The practice of fabric dyeing has existed since our earliest cultures. In Mexico, the Aztecs created their deep blood-red dye from annatto or “achiotl”, the dried seeds of an evergreen shrub. Ancient Egyptian blue has always been called indigo, of “Isatis tinctoria”, the dyestuff extracted from its plant leaves. The Mayans used various organic sources to create dyes; plants, minerals, insects, and mollusks, each colour used for visual storytelling in dress and tapestry. Black was indicative of creation and death, green for the ancestors and the abundance of cacao and tobacco crops, and purple was considered the first colour associated with Mama Oclla, the founding mother of the Inca people. 

Today, we’re still drawn to colour. We pay consultants to instruct us what colours to wear according to our ‘seasonal colour palette’. We have our auras read, in the ancient Chinese tradition, to be assigned ‘our’ colour. We have the right and the wrong colours for ourselves, but what are the wrong colours from an ecological standpoint?

Fabric dyeing, for the most part, is incredibly unsustainable and an issue that the fashion industry needs to address urgently. Today, the large majority of clothing is dyed synthetically, with detrimental effects on our natural environment. The Yangtze River, which runs all through China, is one of hundreds of water sources heavily polluted by the fashion industry. Orsola de Castro, the founder of, states, "There is a joke in China that you can tell the 'it' color of the season by looking at the color of the rivers." 

The majority of the water used during the production of garments is for the dyeing process. Following this, billions of tonnes of wastewater are then flushed into water sources completely untreated, containing residual dyes, chemicals, and mordants (a substance used to set dyes on fabrics). The result is water oxygen dissolving to levels that are unable to sustain life. These hazardous and highly toxic chemicals do not break down as they enter water streams, making their way around the world. While retailers and customers worldwide relish in the kaleidoscope of prints and tones from which to select, the ramifications are felt by local communities surrounding production sites. Often, the water is flushed through untraceable pipes meaning no individual brand or retailer can be held accountable for their contribution. Over 70% of water sources in China are heavily contaminated, which results in an estimated 1.4 billion people being unable to access uncontaminated water. 

Water waste and contamination are indicative of a broader issue in the fashion industry. Many brands, retailers, and companies do not own their manufacturing facilities and instead outsource to less economically developed countries to cut costs, creating a greater profit margin. This lack of accountability and transparency through the manufacturing process puts lives and the future of our planet at risk. Optimistically, more and more labels are increasing supply chain transparency as consumers and investors are holding labels accountable for their sustainability practices.   

In celebration of human craft and local artistry, Showroom-X has collaborated with Rukaji Designs in curating a collection of 100% Australian silk sarongs and scarves. Looking back to historical techniques of fabric dyeing, each scarf is dyed by hand with naturally occurring Australian earth elements; bark, rust, red dirt, and botanicals such as tea tree.  These elemental pigments capture the diversity and geographical drama of the West Australian landscape. Led by matriarch Eva Nargoodah and her eldest daughter Ivy, the Nargoodah family are passionate creators and cultural keepers, having developed their textile designs over many years. Rukaji are proud to keep the cultural practices that surround bush medicines and dyes alive, teaching their children and broader community about these essential practices.
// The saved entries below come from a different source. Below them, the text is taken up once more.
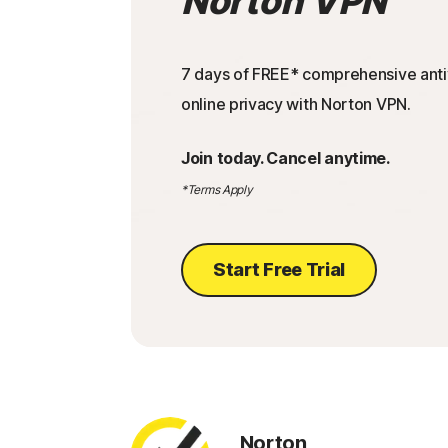
Norton VPN
7 days of FREE* comprehensive antiv
online privacy with Norton VPN.
Join today. Cancel anytime.
*Terms Apply
Start Free Trial
Norton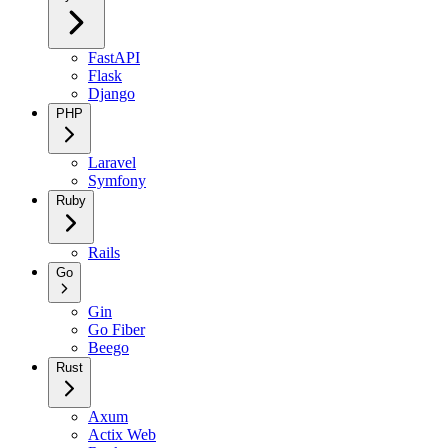
FastAPI
Flask
Django
PHP
Laravel
Symfony
Ruby
Rails
Go
Gin
Go Fiber
Beego
Rust
Axum
Actix Web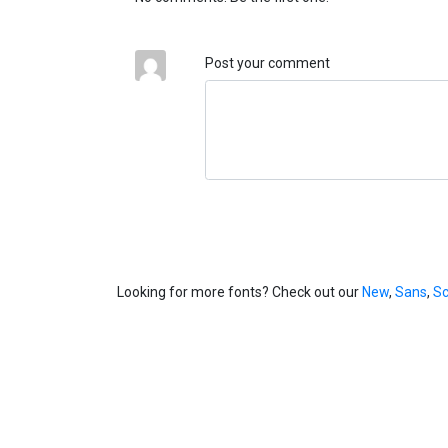
Post your comment
Looking for more fonts? Check out our
New
,
Sans
,
Sc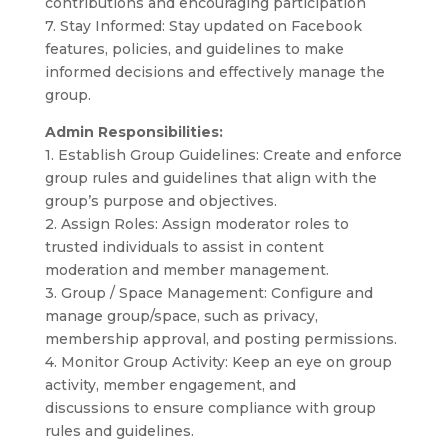
contributions and encouraging participation
7. Stay Informed: Stay updated on Facebook
features, policies, and guidelines to make
informed decisions and effectively manage the
group.
Admin Responsibilities:
1. Establish Group Guidelines: Create and enforce
group rules and guidelines that align with the
group’s purpose and objectives.
2. Assign Roles: Assign moderator roles to
trusted individuals to assist in content
moderation and member management.
3. Group / Space Management: Configure and
manage group/space, such as privacy,
membership approval, and posting permissions.
4. Monitor Group Activity: Keep an eye on group
activity, member engagement, and
discussions to ensure compliance with group
rules and guidelines.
The profits from each purchase are reinvested back into the Rukaji family business to support the creation of new artworks. This acts to support local economies by facilitating income streams for the artists. 
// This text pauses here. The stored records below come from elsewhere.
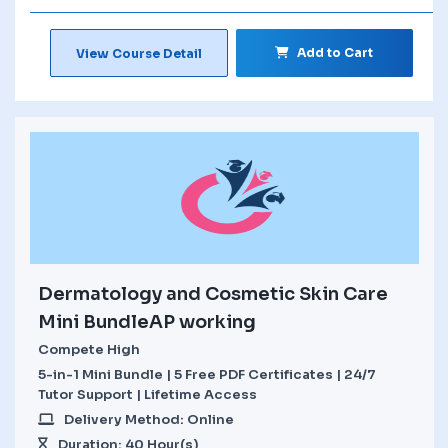
Add to Cart
View Course Detail
Dermatology and Cosmetic Skin Care
Mini BundleAP working
Compete High
5-in-1 Mini Bundle | 5 Free PDF Certificates | 24/7
Tutor Support | Lifetime Access
Delivery Method: Online
Duration: 40 Hour(s)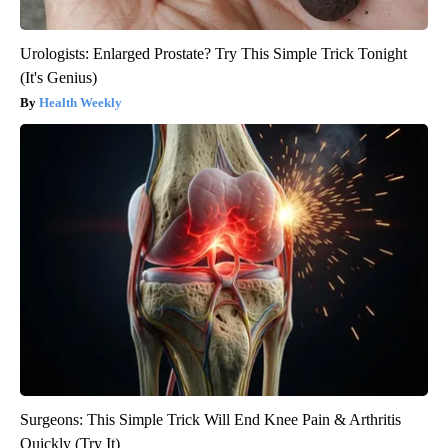
Urologists: Enlarged Prostate? Try This Simple Trick Tonight
(It's Genius)
Health Weekly
Surgeons: This Simple Trick Will End Knee Pain & Arthritis
Quickly (Try It)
Wolfgang Scout is another label who’s fabric dyeing techniques reflect their overall commitment to tread lightly. Leading the way for a more sustainable future, Wolfgang Scout is synonymous with super-soft knitwear, handwoven from Australian Merino wool and designed with purpose to minimise waste and water usage. Their entire hand-dyeing process is done within Australia with organic, certified non-hazardous, non-chrome dyes, with a low impact on the environment and minimal water wasted. Further, their linens are dyed with natural eucalyptus.  This artisanal approach harkens back to a different, earlier time and produces investment pieces to be cherished. Founders Natalie Wood, Carla Woidt, and Marianne Horton have built a brand around the philosophy of interwoven connections; to people, places, and the natural environment.

At Showroom-X, one of our central themes is human craft, a step away from the industrial and appreciation of local artistry and the beauty of imperfection. We love the words of artist David Hockey, “I prefer living in colour”, but it’s integral to take a pause to consider how the shades, tones, and patterns of the clothes we wear each day have come to pass.  We can actively choose which brands and what processes we want to support. So, choose wisely, and choose your future.